TASK PROMPT
Copy out every one of the entries below word for word, leaving out the pictures.

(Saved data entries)
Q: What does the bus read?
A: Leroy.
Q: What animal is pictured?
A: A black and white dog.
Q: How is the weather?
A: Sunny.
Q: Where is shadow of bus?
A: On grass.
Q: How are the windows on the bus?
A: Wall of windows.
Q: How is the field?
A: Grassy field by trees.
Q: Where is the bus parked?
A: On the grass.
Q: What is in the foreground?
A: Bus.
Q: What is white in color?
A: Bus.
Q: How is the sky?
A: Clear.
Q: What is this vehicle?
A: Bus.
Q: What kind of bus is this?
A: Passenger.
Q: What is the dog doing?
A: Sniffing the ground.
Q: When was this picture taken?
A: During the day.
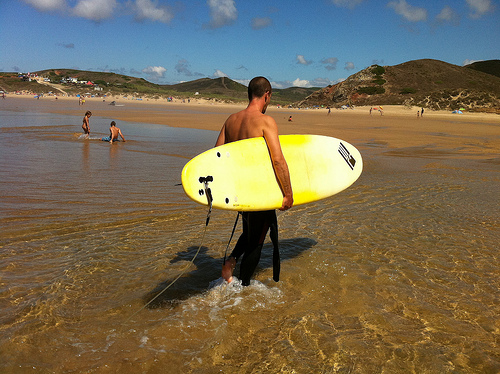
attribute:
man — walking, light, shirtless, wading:
[214, 76, 294, 285]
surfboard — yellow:
[176, 133, 365, 213]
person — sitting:
[94, 121, 130, 145]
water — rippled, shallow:
[3, 111, 499, 370]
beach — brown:
[0, 90, 500, 161]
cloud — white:
[129, 0, 176, 30]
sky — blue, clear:
[0, 1, 499, 91]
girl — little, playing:
[82, 110, 92, 135]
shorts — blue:
[100, 134, 115, 144]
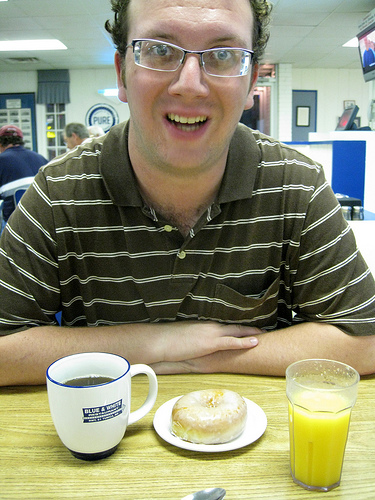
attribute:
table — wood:
[24, 311, 341, 498]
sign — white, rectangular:
[297, 107, 309, 125]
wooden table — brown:
[18, 386, 358, 482]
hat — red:
[1, 123, 22, 136]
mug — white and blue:
[24, 354, 168, 458]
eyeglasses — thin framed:
[141, 37, 255, 86]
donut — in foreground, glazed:
[169, 386, 247, 444]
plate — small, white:
[153, 390, 269, 452]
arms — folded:
[0, 311, 371, 382]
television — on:
[352, 26, 373, 79]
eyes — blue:
[138, 43, 230, 59]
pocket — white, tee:
[217, 274, 282, 324]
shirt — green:
[0, 120, 373, 333]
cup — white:
[40, 345, 160, 467]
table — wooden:
[13, 378, 90, 498]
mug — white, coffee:
[45, 351, 156, 463]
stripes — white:
[48, 186, 114, 262]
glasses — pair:
[126, 36, 254, 77]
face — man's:
[117, 0, 258, 171]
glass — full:
[264, 341, 368, 479]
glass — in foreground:
[282, 356, 359, 495]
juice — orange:
[282, 401, 350, 486]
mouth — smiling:
[132, 100, 225, 154]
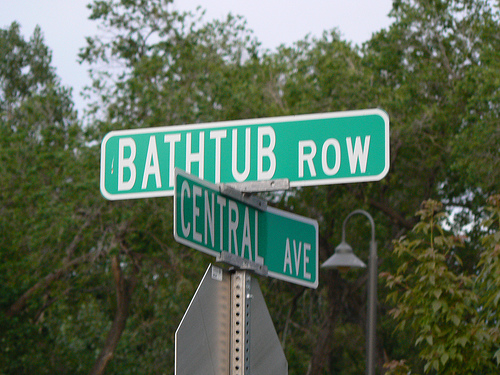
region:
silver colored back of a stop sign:
[162, 251, 292, 373]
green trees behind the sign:
[2, 3, 499, 373]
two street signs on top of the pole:
[95, 125, 415, 374]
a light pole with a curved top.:
[325, 204, 387, 374]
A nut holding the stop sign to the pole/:
[240, 286, 253, 301]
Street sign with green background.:
[95, 107, 394, 197]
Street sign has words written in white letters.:
[93, 106, 408, 201]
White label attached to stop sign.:
[209, 263, 225, 280]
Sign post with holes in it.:
[229, 268, 249, 373]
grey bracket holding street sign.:
[211, 246, 271, 278]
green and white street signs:
[98, 115, 388, 277]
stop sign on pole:
[173, 260, 287, 373]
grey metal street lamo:
[330, 209, 384, 373]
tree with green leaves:
[396, 200, 499, 369]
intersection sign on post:
[90, 108, 395, 280]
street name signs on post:
[99, 110, 387, 282]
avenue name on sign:
[280, 238, 312, 275]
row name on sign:
[294, 134, 371, 173]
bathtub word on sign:
[117, 130, 277, 182]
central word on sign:
[178, 180, 269, 260]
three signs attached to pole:
[91, 100, 392, 374]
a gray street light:
[317, 202, 381, 373]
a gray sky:
[1, 0, 498, 149]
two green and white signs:
[95, 110, 411, 316]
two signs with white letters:
[95, 106, 391, 289]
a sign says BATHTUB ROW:
[97, 106, 392, 203]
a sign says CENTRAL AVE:
[170, 163, 320, 293]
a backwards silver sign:
[167, 250, 289, 373]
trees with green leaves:
[1, 1, 496, 373]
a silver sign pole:
[224, 268, 253, 373]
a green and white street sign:
[98, 106, 390, 200]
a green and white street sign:
[171, 166, 321, 291]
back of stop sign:
[175, 261, 289, 373]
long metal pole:
[225, 265, 250, 372]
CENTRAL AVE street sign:
[167, 169, 320, 290]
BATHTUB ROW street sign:
[100, 107, 390, 199]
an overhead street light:
[317, 207, 383, 372]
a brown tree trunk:
[97, 254, 136, 371]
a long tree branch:
[0, 224, 106, 324]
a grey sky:
[0, 1, 422, 119]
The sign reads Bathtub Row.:
[100, 108, 390, 204]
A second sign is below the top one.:
[170, 168, 319, 292]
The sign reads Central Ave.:
[172, 169, 319, 289]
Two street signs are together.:
[97, 108, 389, 287]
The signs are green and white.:
[100, 106, 392, 288]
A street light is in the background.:
[320, 208, 377, 373]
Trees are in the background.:
[391, 0, 498, 374]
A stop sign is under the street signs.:
[174, 264, 288, 372]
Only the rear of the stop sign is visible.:
[172, 261, 288, 373]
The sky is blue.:
[251, 0, 376, 23]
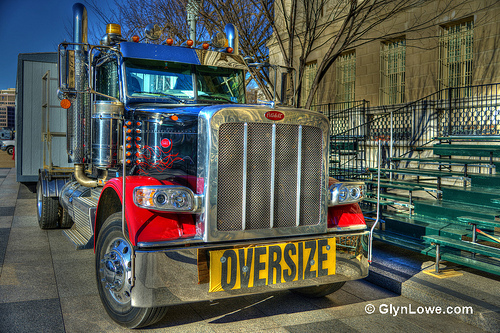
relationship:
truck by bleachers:
[24, 52, 348, 290] [366, 104, 498, 264]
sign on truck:
[204, 243, 342, 289] [24, 52, 348, 290]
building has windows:
[279, 16, 499, 128] [364, 29, 496, 102]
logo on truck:
[263, 108, 302, 126] [24, 52, 348, 290]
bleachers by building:
[366, 104, 498, 264] [279, 16, 499, 128]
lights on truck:
[131, 31, 245, 48] [24, 52, 348, 290]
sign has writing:
[204, 243, 342, 289] [219, 249, 337, 286]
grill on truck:
[226, 138, 330, 235] [24, 52, 348, 290]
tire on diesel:
[98, 231, 155, 309] [69, 106, 242, 278]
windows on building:
[364, 29, 496, 102] [279, 16, 499, 128]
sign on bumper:
[204, 243, 342, 289] [128, 252, 379, 281]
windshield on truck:
[128, 73, 236, 98] [24, 52, 348, 290]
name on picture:
[363, 296, 477, 324] [37, 39, 490, 331]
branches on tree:
[243, 10, 275, 58] [246, 16, 329, 106]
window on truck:
[99, 64, 128, 103] [24, 52, 348, 290]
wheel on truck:
[116, 226, 166, 322] [24, 52, 348, 290]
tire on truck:
[98, 231, 155, 309] [24, 52, 348, 290]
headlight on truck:
[131, 184, 206, 214] [24, 52, 348, 290]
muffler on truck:
[62, 167, 103, 191] [24, 52, 348, 290]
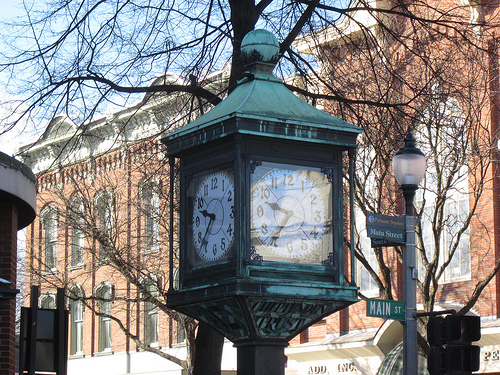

OUTPUT FOR THIS TASK
Q: What does the bus read?
A: Leroy.
Q: What animal is pictured?
A: A black and white dog.
Q: How is the weather?
A: Sunny.
Q: Where is shadow of bus?
A: On grass.
Q: How are the windows on the bus?
A: Wall of windows.
Q: How is the field?
A: Grassy field by trees.
Q: Where is the bus parked?
A: On the grass.
Q: What is in the foreground?
A: Bus.
Q: What is white in color?
A: Bus.
Q: How is the sky?
A: Clear.
Q: What is this vehicle?
A: Bus.
Q: What kind of bus is this?
A: Passenger.
Q: What is the dog doing?
A: Sniffing the ground.
Q: When was this picture taken?
A: During the day.
attribute:
man — walking, light, shirtless, wading:
[214, 76, 294, 285]
surfboard — yellow:
[176, 133, 365, 213]
person — sitting:
[94, 121, 130, 145]
water — rippled, shallow:
[3, 111, 499, 370]
beach — brown:
[0, 90, 500, 161]
cloud — white:
[129, 0, 176, 30]
sky — blue, clear:
[0, 1, 499, 91]
girl — little, playing:
[82, 110, 92, 135]
shorts — blue:
[100, 134, 115, 144]
attribute:
table — wood:
[24, 311, 341, 498]
sign — white, rectangular:
[297, 107, 309, 125]
wooden table — brown:
[18, 386, 358, 482]
hat — red:
[1, 123, 22, 136]
mug — white and blue:
[24, 354, 168, 458]
eyeglasses — thin framed:
[141, 37, 255, 86]
donut — in foreground, glazed:
[169, 386, 247, 444]
plate — small, white:
[153, 390, 269, 452]
arms — folded:
[0, 311, 371, 382]
television — on:
[352, 26, 373, 79]
eyes — blue:
[138, 43, 230, 59]
pocket — white, tee:
[217, 274, 282, 324]
shirt — green:
[0, 120, 373, 333]
cup — white:
[40, 345, 160, 467]
table — wooden:
[13, 378, 90, 498]
mug — white, coffee:
[45, 351, 156, 463]
stripes — white:
[48, 186, 114, 262]
glasses — pair:
[126, 36, 254, 77]
face — man's:
[117, 0, 258, 171]
glass — full:
[264, 341, 368, 479]
glass — in foreground:
[282, 356, 359, 495]
juice — orange:
[282, 401, 350, 486]
mouth — smiling:
[132, 100, 225, 154]
region:
silver colored back of a stop sign:
[162, 251, 292, 373]
green trees behind the sign:
[2, 3, 499, 373]
two street signs on top of the pole:
[95, 125, 415, 374]
a light pole with a curved top.:
[325, 204, 387, 374]
A nut holding the stop sign to the pole/:
[240, 286, 253, 301]
Street sign with green background.:
[95, 107, 394, 197]
Street sign has words written in white letters.:
[93, 106, 408, 201]
White label attached to stop sign.:
[209, 263, 225, 280]
Sign post with holes in it.:
[229, 268, 249, 373]
grey bracket holding street sign.:
[211, 246, 271, 278]
green and white street signs:
[98, 115, 388, 277]
stop sign on pole:
[173, 260, 287, 373]
grey metal street lamo:
[330, 209, 384, 373]
tree with green leaves:
[396, 200, 499, 369]
intersection sign on post:
[90, 108, 395, 280]
street name signs on post:
[99, 110, 387, 282]
avenue name on sign:
[280, 238, 312, 275]
row name on sign:
[294, 134, 371, 173]
bathtub word on sign:
[117, 130, 277, 182]
central word on sign:
[178, 180, 269, 260]
three signs attached to pole:
[91, 100, 392, 374]
a gray street light:
[317, 202, 381, 373]
a gray sky:
[1, 0, 498, 149]
two green and white signs:
[95, 110, 411, 316]
two signs with white letters:
[95, 106, 391, 289]
a sign says BATHTUB ROW:
[97, 106, 392, 203]
a sign says CENTRAL AVE:
[170, 163, 320, 293]
a backwards silver sign:
[167, 250, 289, 373]
trees with green leaves:
[1, 1, 496, 373]
a silver sign pole:
[224, 268, 253, 373]
a green and white street sign:
[98, 106, 390, 200]
a green and white street sign:
[171, 166, 321, 291]
back of stop sign:
[175, 261, 289, 373]
long metal pole:
[225, 265, 250, 372]
CENTRAL AVE street sign:
[167, 169, 320, 290]
BATHTUB ROW street sign:
[100, 107, 390, 199]
an overhead street light:
[317, 207, 383, 372]
a brown tree trunk:
[97, 254, 136, 371]
a long tree branch:
[0, 224, 106, 324]
a grey sky:
[0, 1, 422, 119]
The sign reads Bathtub Row.:
[100, 108, 390, 204]
A second sign is below the top one.:
[170, 168, 319, 292]
The sign reads Central Ave.:
[172, 169, 319, 289]
Two street signs are together.:
[97, 108, 389, 287]
The signs are green and white.:
[100, 106, 392, 288]
A street light is in the background.:
[320, 208, 377, 373]
Trees are in the background.:
[391, 0, 498, 374]
A stop sign is under the street signs.:
[174, 264, 288, 372]
Only the rear of the stop sign is visible.:
[172, 261, 288, 373]
The sky is blue.:
[251, 0, 376, 23]
relationship:
truck by bleachers:
[24, 52, 348, 290] [366, 104, 498, 264]
sign on truck:
[204, 243, 342, 289] [24, 52, 348, 290]
building has windows:
[279, 16, 499, 128] [364, 29, 496, 102]
logo on truck:
[263, 108, 302, 126] [24, 52, 348, 290]
bleachers by building:
[366, 104, 498, 264] [279, 16, 499, 128]
lights on truck:
[131, 31, 245, 48] [24, 52, 348, 290]
sign has writing:
[204, 243, 342, 289] [219, 249, 337, 286]
grill on truck:
[226, 138, 330, 235] [24, 52, 348, 290]
tire on diesel:
[98, 231, 155, 309] [69, 106, 242, 278]
windows on building:
[364, 29, 496, 102] [279, 16, 499, 128]
sign on bumper:
[204, 243, 342, 289] [128, 252, 379, 281]
windshield on truck:
[128, 73, 236, 98] [24, 52, 348, 290]
name on picture:
[363, 296, 477, 324] [37, 39, 490, 331]
branches on tree:
[243, 10, 275, 58] [246, 16, 329, 106]
window on truck:
[99, 64, 128, 103] [24, 52, 348, 290]
wheel on truck:
[116, 226, 166, 322] [24, 52, 348, 290]
tire on truck:
[98, 231, 155, 309] [24, 52, 348, 290]
headlight on truck:
[131, 184, 206, 214] [24, 52, 348, 290]
muffler on truck:
[62, 167, 103, 191] [24, 52, 348, 290]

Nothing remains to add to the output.